» TEXT BLOCK

In that post, I explained that all light has a colour tint (referred to as ‘temperature) and I also covered the basics of how to manage the white balance of your photos. However, what happens you’ve done your best to manage your white balance (or forgotten all about it…as can happen!) but the image has still turned out with an alien blue hue or glaring orange cast?
Well, that’s what post-production is for 🙂
I need to reiterate here that Photoshopping (which appears to have become a generic term for digitial photo manipulation) is not magic – its not going to be able to take a burned out orange flash image and make it into something with the richness of colour of a daylight shot – its more possible for those who shoot in RAW format, but if you’re using a point-and-shoot and stuck with JPEG compression, I’m afraid that its gonna be a touch more difficult. However, that’s not to say that we can’t vastly improve things!
In the first installment, you received a brief introduction to both the levels and curves adjustment panels, though we used them only to manage the luminosity/light levels in the images. Today, I’ll take you a bit further into each of these tools in order to show you more of how they can help to correct an image!
(Photoshop users have a third tool at their disposal called photo filter, but since I don’t know if that’s one that GIMP has, I won’t cover it unless anyone says they’d like me to add a section on that too!)

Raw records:
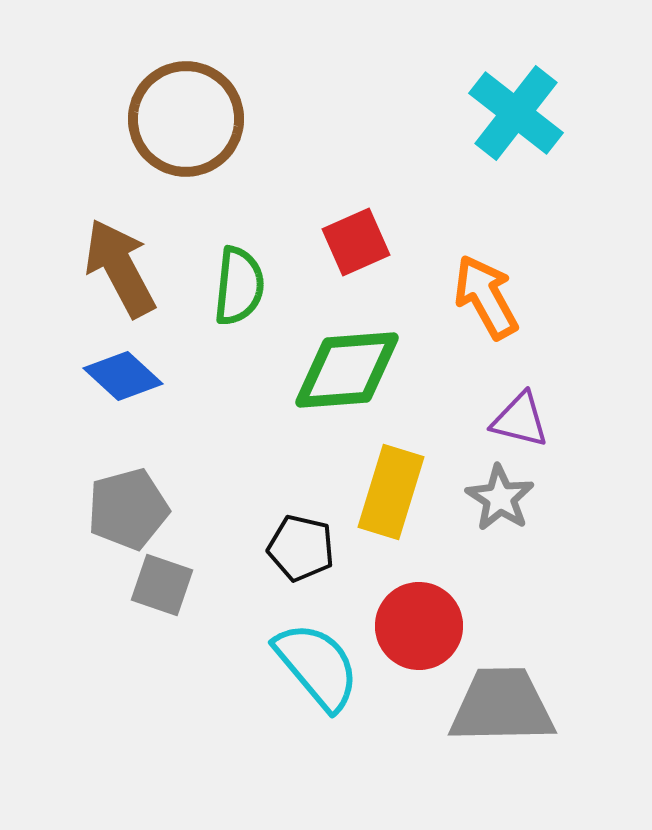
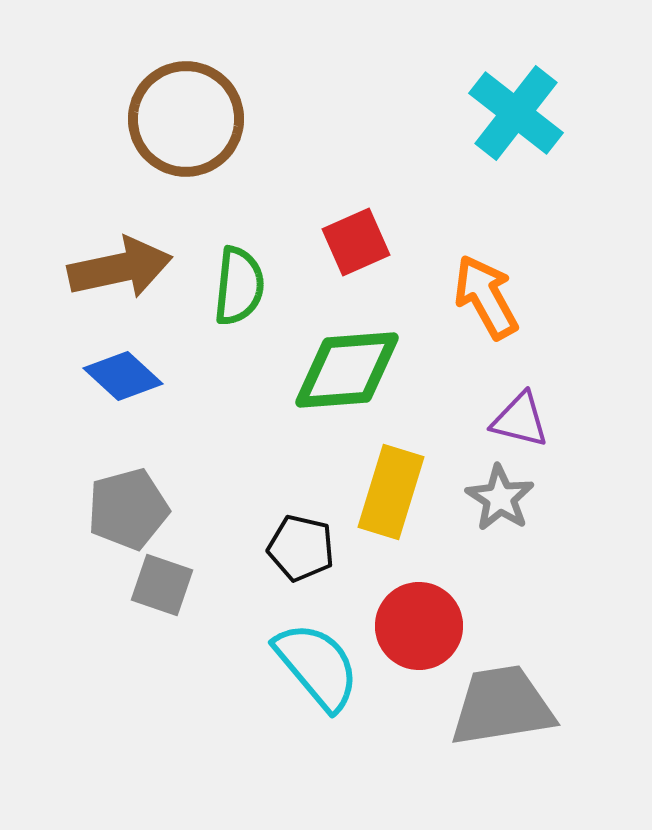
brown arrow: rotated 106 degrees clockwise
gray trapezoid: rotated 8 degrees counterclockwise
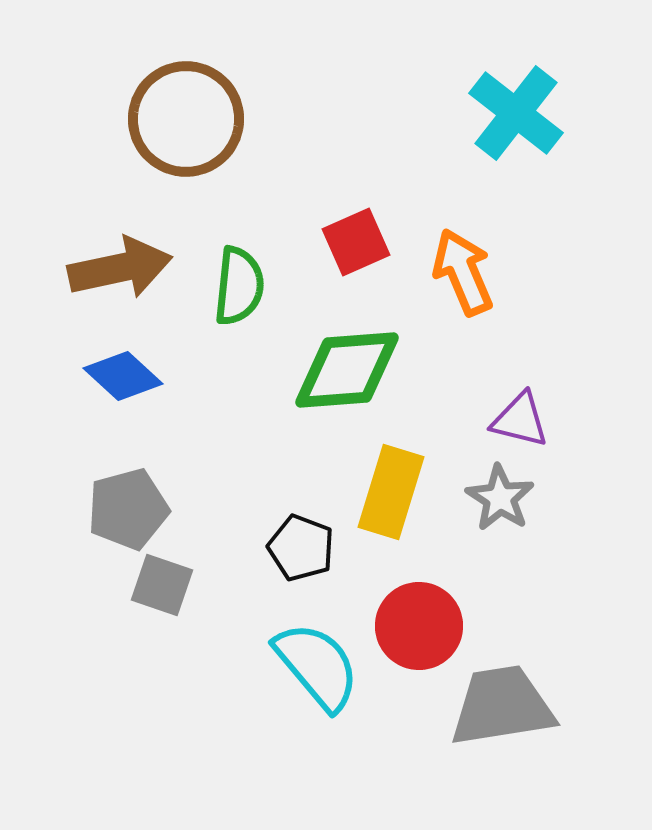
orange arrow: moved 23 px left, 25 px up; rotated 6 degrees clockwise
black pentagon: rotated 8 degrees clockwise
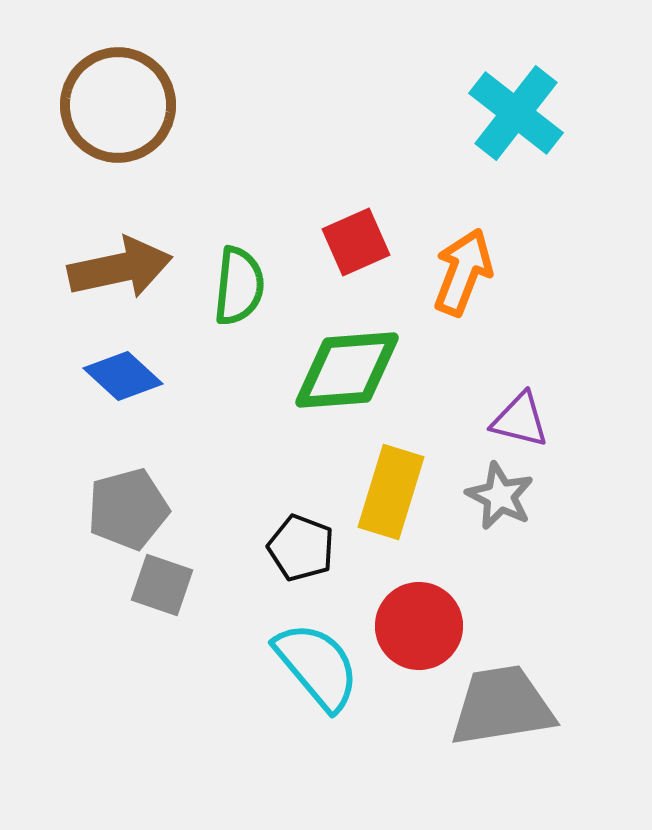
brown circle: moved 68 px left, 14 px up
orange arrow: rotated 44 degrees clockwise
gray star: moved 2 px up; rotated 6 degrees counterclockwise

» PROBLEM
Copy the passage of the white balance post above word for word, from "Well, that’s what" to "vastly improve things!".

» RESPONSE TO THE TASK
Well, that’s what post-production is for 🙂
I need to reiterate here that Photoshopping (which appears to have become a generic term for digitial photo manipulation) is not magic – its not going to be able to take a burned out orange flash image and make it into something with the richness of colour of a daylight shot – its more possible for those who shoot in RAW format, but if you’re using a point-and-shoot and stuck with JPEG compression, I’m afraid that its gonna be a touch more difficult. However, that’s not to say that we can’t vastly improve things!